Doch eigentlich ist die Indizienkette, an der Willing und andere seit Jahren knüpfen, fest genug, eine Galeere aus dem dicksten Elbeschlamm zu ziehen. Einerseits sind da die Luftaufnahmen von Lödderitz, die auf dem Acker die typischen Umrisse eines römischen Feldlagers zeigen. "Solche Lager", erläutert Bernd Willing mit dem Finger auf dem Blatt, "haben immer die Form einer Skatkarte."

Und andererseits gibt es die Augenzeugenberichte von jenem sagenhaften Feldzug, den der römische Kaiser Tiberius im Jahr 5 nach Christus gegen den Markomannenhäuptling Marbod vorbereitete. Nach den Aufzeichnungen des Reiterobersten Velleius Paterculus fuhr die römische Flotte damals durch das Siedlungsgebiet der Hermunduren, die nach Überzeugung der Germanen-Expertin Erika Schmidt-Thielbeer bei Köthen lebten. Am 400. Meilenstein der Elbe dann, berichtet Velleius, hätten sich die aus Richtung Mainz herbeimarschierenden Legionen unter Tiberius mit ihrer Flotte getroffen.

Für Bernd Willing ein Puzzle, in dem alle Teile wie von selbst an den richtigen Platz schnappen. Die skatkartenförmige Vegetationsmarke eines Römerlagers ist auf Luftaufnahmen von Lödderitz deutlich zu sehen.

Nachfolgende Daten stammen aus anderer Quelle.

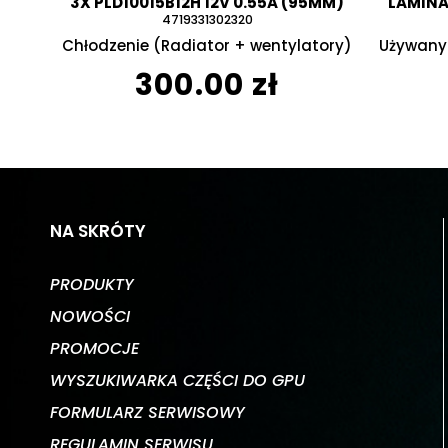
3X PLD10015B12H 12V 0.55A (95MM)
LAMINAT
4719331302320
Chłodzenie (Radiator + wentylatory)
Używany 
300.00 zł
NA SKRÓTY
PRODUKTY
NOWOŚCI
PROMOCJE
WYSZUKIWARKA CZĘŚCI DO GPU
FORMULARZ SERWISOWY
REGULAMIN SERWISU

Die Elbe ist in der Nähe. Die Entfernung stimmt. Ist das also der Ort, an dem Tiberius lagerte? "Wenn ja", sagt Willing, "markieren die Aufzeichnungen darüber das Heraustreten unserer Region aus dem vorgeschichtlichen Dunkel - vor genau 2 000 Jahren".

Einigkeit über den genauen Ort des Treffens aber herrscht nicht in der diskussionsfreudigen Römer-Gemeinde. Lödderitz hat Konkurrenz, weil niemand weiß, von wo aus Velleius seine 400 Meilen zählte. "Es könnte hier sein", sagt Willing ganz realistisch, "oder eine Flussbiegung weiter." Die Schwierigkeit liege darin, dass der heutige Kenntnisstand über das Germanien der Römerzeit "beschämend gering" sei. "Wir wissen nicht mal, ob der ,Salas' der Römer die Saale meint."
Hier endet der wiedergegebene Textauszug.